BEGIN

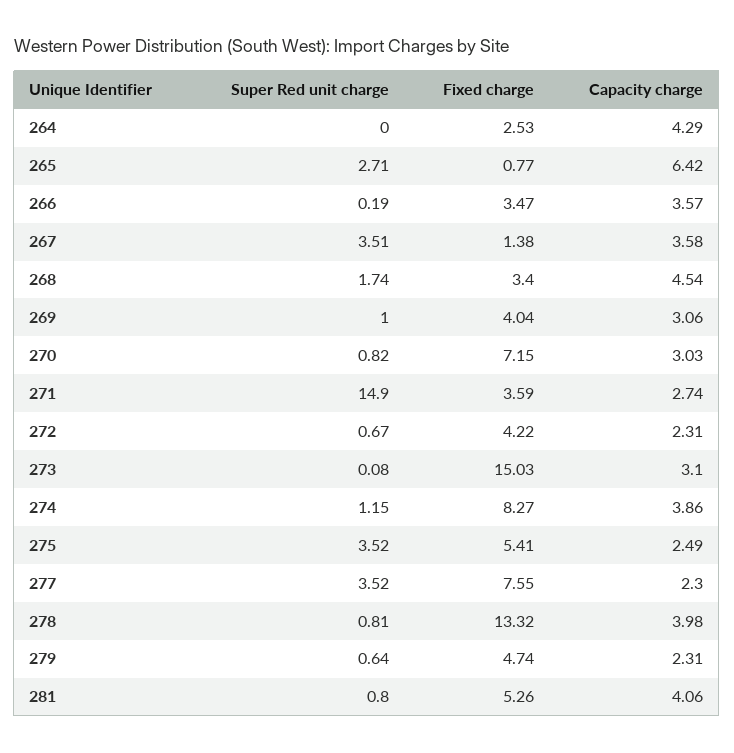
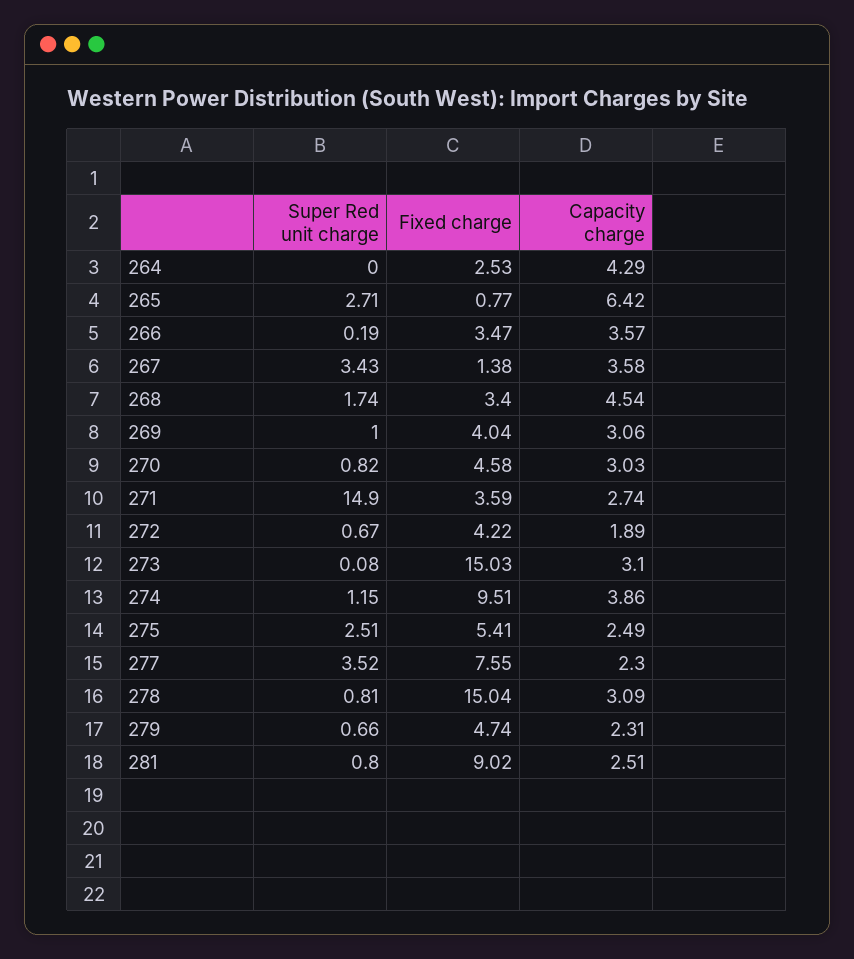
Super Red unit charge, 267: 3.51 -> 3.43
Fixed charge, 270: 7.15 -> 4.58
Capacity charge, 272: 2.31 -> 1.89
Fixed charge, 274: 8.27 -> 9.51
Super Red unit charge, 275: 3.52 -> 2.51
Fixed charge, 278: 13.32 -> 15.04
Capacity charge, 278: 3.98 -> 3.09
Super Red unit charge, 279: 0.64 -> 0.66
Fixed charge, 281: 5.26 -> 9.02
Capacity charge, 281: 4.06 -> 2.51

END

Beginning at the line that contains "Super Red unit charge, 275: 3.52 -> 2.51", retype each line of the listing up to and including the last one, exactly as it stands, and nothing else.

Super Red unit charge, 275: 3.52 -> 2.51
Fixed charge, 278: 13.32 -> 15.04
Capacity charge, 278: 3.98 -> 3.09
Super Red unit charge, 279: 0.64 -> 0.66
Fixed charge, 281: 5.26 -> 9.02
Capacity charge, 281: 4.06 -> 2.51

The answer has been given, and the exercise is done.